Every single death in the upcoming war will be a historical derivation of the near-simultaneous weakening of the Ottoman empire and collapse of the Mogul and Safavid empires three centuries ago (long before the United States came into existence, I note). Among the sects which formed in reaction to those events was your kingdom’s Wahhabism, which thanks to the oil wealth of the Arabian Peninsula now controls nine-tenths of all Muslim institutions in the world. Its inevitable consequences, mentioned above, make a cruel mockery of the notion that Islam is a religion of peace. If it somehow continues to exist through the near-future events I expect, it will acquire a peaceful character in the same way that Shinto did seven decades ago, through the complete annihilation of its warlike adherents.

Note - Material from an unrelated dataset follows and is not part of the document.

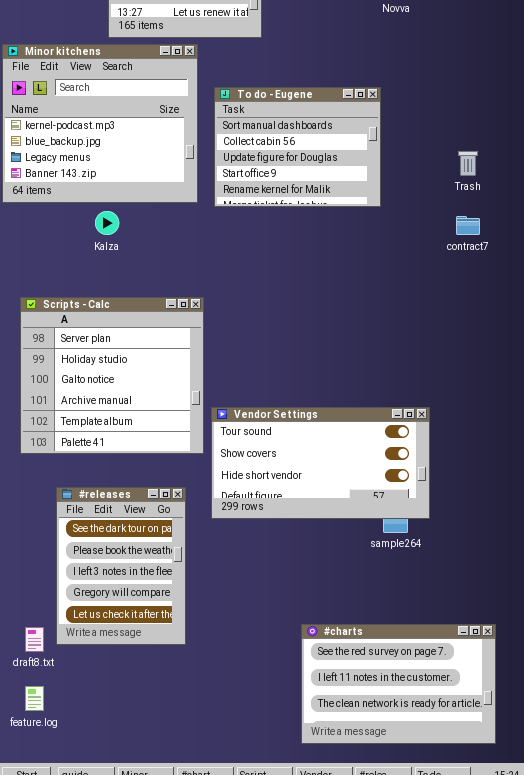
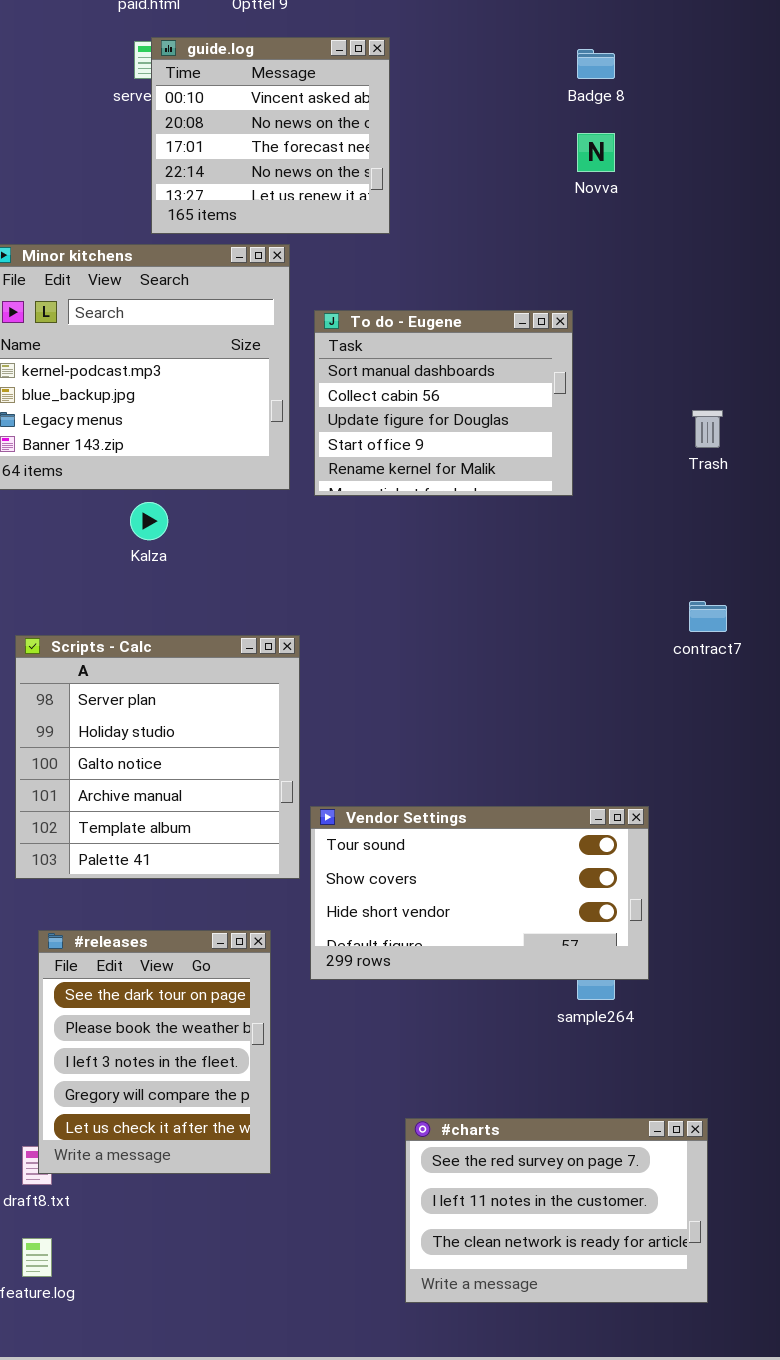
contract7: [456,216,480,235] -> [689,601,727,632], moved
#releases: [56,487,186,645] -> [38,930,271,1174], resized
#charts: [301,624,496,744] -> [405,1118,708,1303], moved

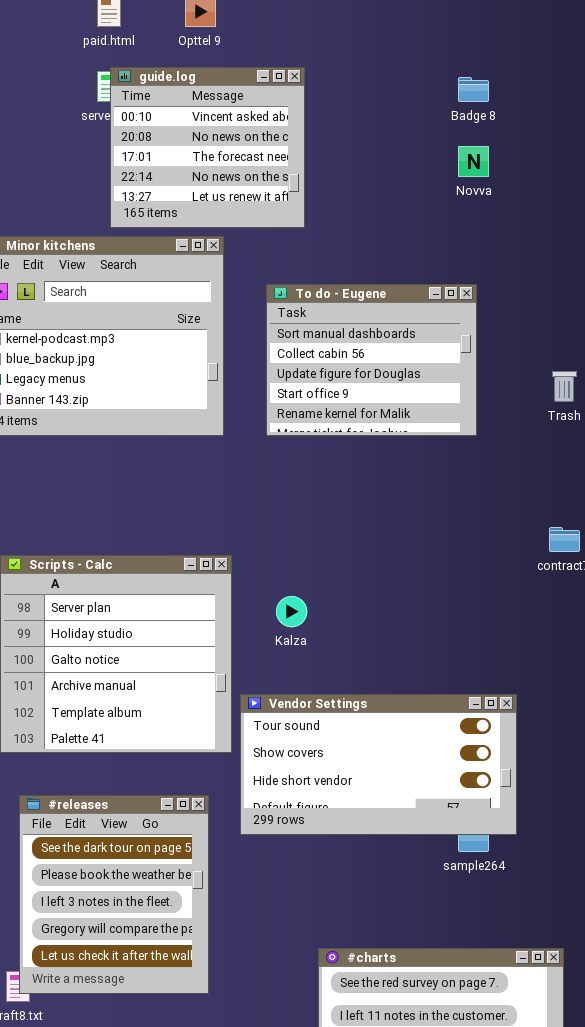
To do - Eugene: [314,310,573,496] -> [266,284,477,436], moved
Kalza: [130,502,168,540] -> [276,596,307,627], moved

Americans are notoriously reluctant to commit to total war and magnanimous to the point of absurdity in victory. As a matter of the self-identification with which I began this essay, I personally loathe the likelihood of killing innocent Saudis, vast numbers of whom desire the same liberties I prize, and dread the possibility of mistreatment of American Muslims, who have immigrated to escape the very dysfunctionality of their native lands that now threatens us. We will nonetheless ultimately do whatever we perceive the situation to require, and the technologies available to us in this conflict will be advanced as far beyond those of the last global war as those were of our own Civil War. Defiance will earn only comprehensive destruction. Those among you who wish any portion of their biological or cultural progeny to survive must behave as true allies, irrespective of the response of their countrymen. I do not expect that to be easy, but I assure you that the time is not far off when we will leave you no alternative.

5 thoughts on “My Saudi Essay Contest Entry”

  1. The Saudis today are Israel’s only allies. They just don’t admit it publicly. Jordan may be another but they have to keep a low profile because Jordan is full of nut cases.

  2. “Saudis, vast numbers of whom desire the same liberties I prize,”

    This type of statement is common, but it is not supported by evidence. Richard Landes calls it cognitive egocentrism*. As far as I know, the vast majority of Saudis adhere to orthodox Wahhabi doctrine and believe that in a properly regulated community, heretics should be severely punished, and the only freedom is the freedom to be completely orthodox.

    Tolerance and freedom of belief and expression are recent inventions, limited, for the most part to a few societies.


  3. Mike K: Israel is defacto allied with Egypt as well as Jordan and Saudi Arabia. Egypt and Israel are on the same page concerning Hamas, and its parent organization the Muslim Brotherhood. It is a measure of the depth of Obama’s incompetence that he was able to drive those countries together.

  4. Robert Schwarz: I paused on the same phrase you did (“Saudis, vast numbers of whom desire the same liberties I prize,”).

    My sympathetic resolution was to note that a vast majority of Saudi’s could believe X while at the same time, without contradiction, a vast number of Saudis could believe not-X.

  5. Given that the population of the KSA is approaching 30 million, my assertion easily stands, unless your definition of “vast number” requires that it be in the middle eight figures. It is certainly true, however, that they do not desire those liberties enough to die fighting for them.